_MATERIAL SUPPLIED:_

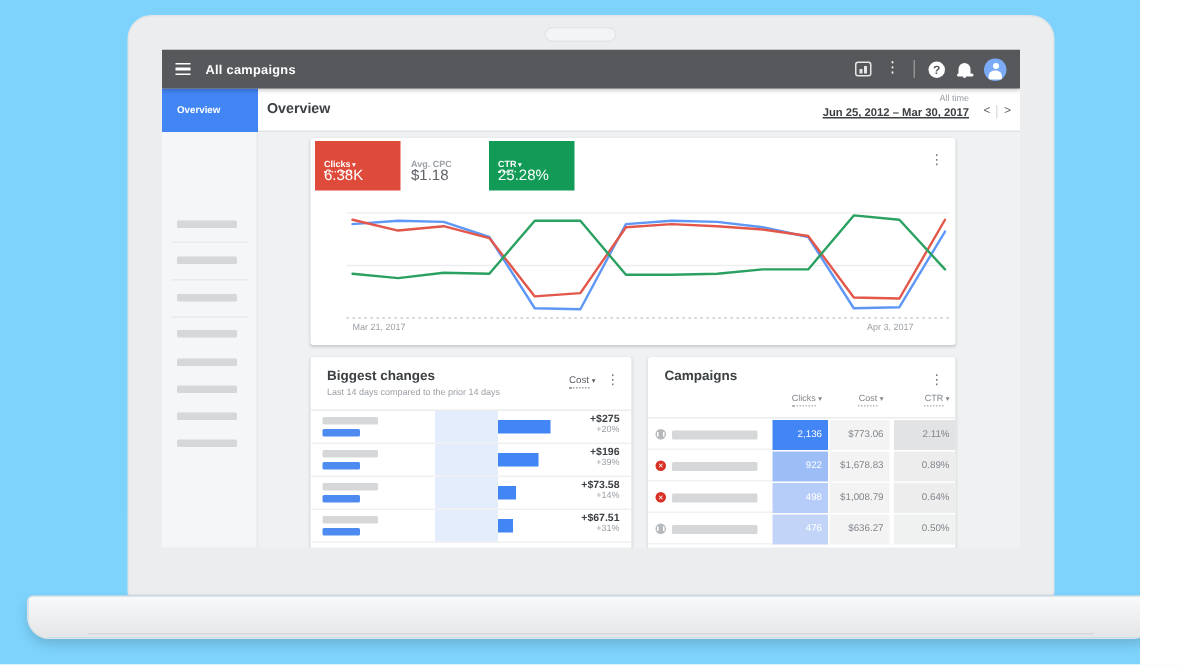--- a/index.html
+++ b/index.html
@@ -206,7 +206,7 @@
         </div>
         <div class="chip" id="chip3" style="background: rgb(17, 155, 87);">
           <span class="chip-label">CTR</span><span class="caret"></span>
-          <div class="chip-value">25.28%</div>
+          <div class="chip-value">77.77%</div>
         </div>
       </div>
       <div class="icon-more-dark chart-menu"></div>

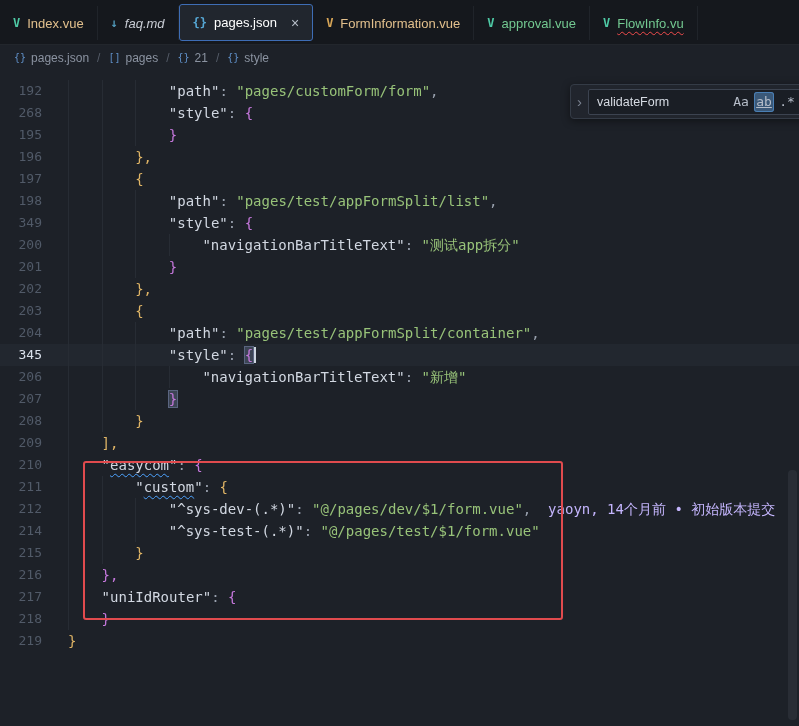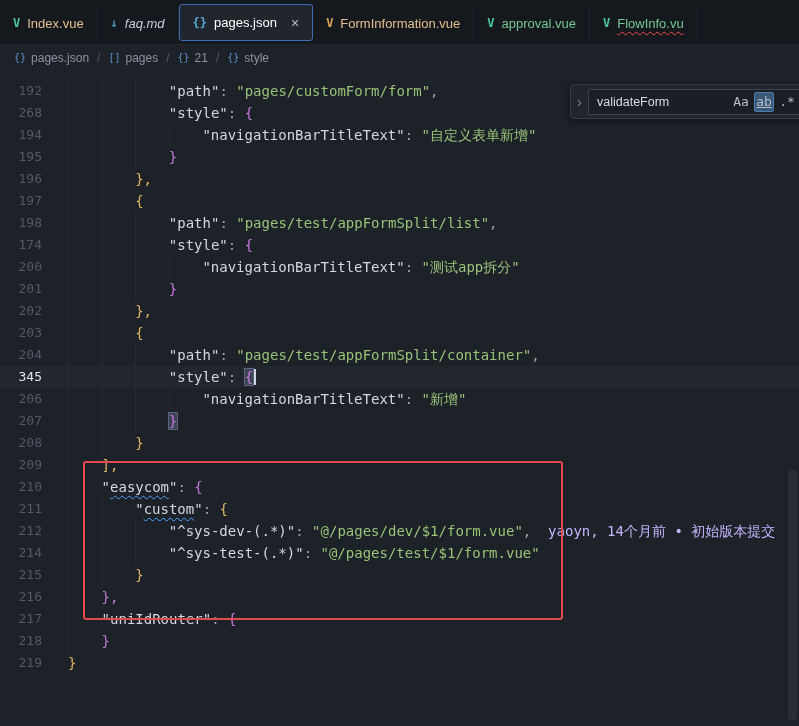--- a/index.html
+++ b/index.html
@@ -148,14 +148,6 @@
         <span class="code" style="padding-left: 168.8px;"><span class="k">"style"</span><span class="p">: </span><span class="bp">{</span></span>
       </div>
       <div class="line">
-        <span class="num">194</span>
-        <span class="guide" style="left: 68px;"></span>
-        <span class="guide" style="left: 101.6px;"></span>
-        <span class="guide" style="left: 135.2px;"></span>
-        <span class="guide" style="left: 168.8px;"></span>
-        <span class="code" style="padding-left: 202.4px;"><span class="k">"navigationBarTitleText"</span><span class="p">: </span><span class="s">"自定义表单新增"</span></span>
-      </div>
-      <div class="line">
         <span class="num">195</span>
         <span class="guide" style="left: 68px;"></span>
         <span class="guide" style="left: 101.6px;"></span>

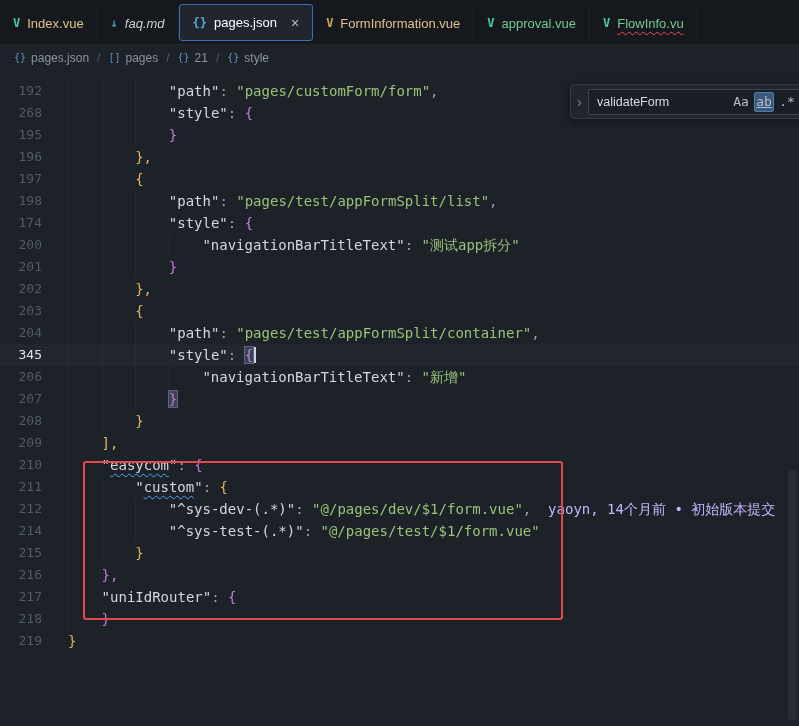--- a/index.html
+++ b/index.html
@@ -174,7 +174,7 @@
         <span class="code" style="padding-left: 168.8px;"><span class="k">"path"</span><span class="p">: </span><span class="s">"pages/test/appFormSplit/list"</span><span class="p">,</span></span>
       </div>
       <div class="line">
-        <span class="num">174</span>
+        <span class="num">349</span>
         <span class="guide" style="left: 68px;"></span>
         <span class="guide" style="left: 101.6px;"></span>
         <span class="guide" style="left: 135.2px;"></span>

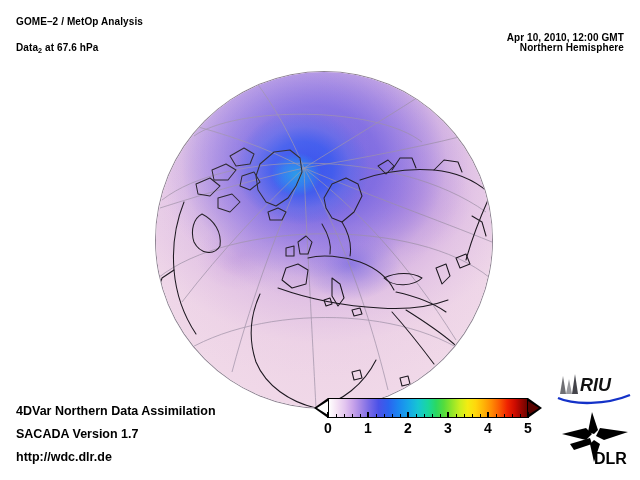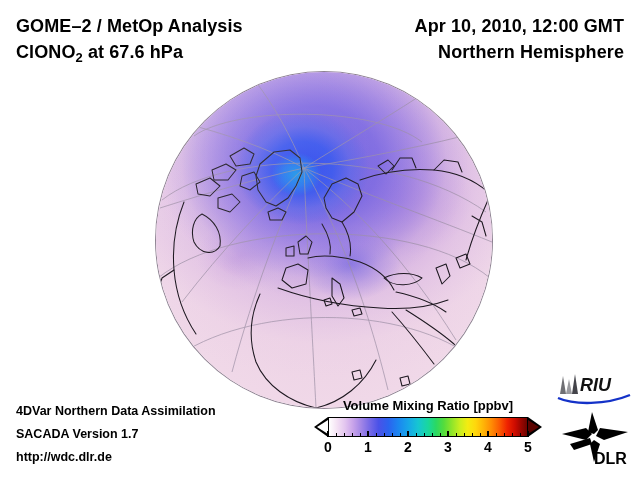--- a/index.html
+++ b/index.html
@@ -15,7 +15,7 @@
   }
   .hdr {
     position: absolute;
-    font-size: 18px;
+    font-size: 10px;
     font-weight: bold;
     letter-spacing: 0.1px;
     white-space: nowrap;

_WHAT TO WORK ON:_ Leaving the pictures out, output the material exactly as it appears.

_YOUR RESPONSE:_
--- a/index.html
+++ b/index.html
@@ -206,7 +206,7 @@
         </div>
         <div class="chip" id="chip3" style="background: rgb(17, 155, 87);">
           <span class="chip-label">CTR</span><span class="caret"></span>
-          <div class="chip-value">25.28%</div>
+          <div class="chip-value">77.77%</div>
         </div>
       </div>
       <div class="icon-more-dark chart-menu"></div>

--- a/index.html
+++ b/index.html
@@ -148,14 +148,6 @@
         <span class="code" style="padding-left: 168.8px;"><span class="k">"style"</span><span class="p">: </span><span class="bp">{</span></span>
       </div>
       <div class="line">
-        <span class="num">194</span>
-        <span class="guide" style="left: 68px;"></span>
-        <span class="guide" style="left: 101.6px;"></span>
-        <span class="guide" style="left: 135.2px;"></span>
-        <span class="guide" style="left: 168.8px;"></span>
-        <span class="code" style="padding-left: 202.4px;"><span class="k">"navigationBarTitleText"</span><span class="p">: </span><span class="s">"自定义表单新增"</span></span>
-      </div>
-      <div class="line">
         <span class="num">195</span>
         <span class="guide" style="left: 68px;"></span>
         <span class="guide" style="left: 101.6px;"></span>

--- a/index.html
+++ b/index.html
@@ -174,7 +174,7 @@
         <span class="code" style="padding-left: 168.8px;"><span class="k">"path"</span><span class="p">: </span><span class="s">"pages/test/appFormSplit/list"</span><span class="p">,</span></span>
       </div>
       <div class="line">
-        <span class="num">174</span>
+        <span class="num">349</span>
         <span class="guide" style="left: 68px;"></span>
         <span class="guide" style="left: 101.6px;"></span>
         <span class="guide" style="left: 135.2px;"></span>

--- a/index.html
+++ b/index.html
@@ -15,7 +15,7 @@
   }
   .hdr {
     position: absolute;
-    font-size: 18px;
+    font-size: 10px;
     font-weight: bold;
     letter-spacing: 0.1px;
     white-space: nowrap;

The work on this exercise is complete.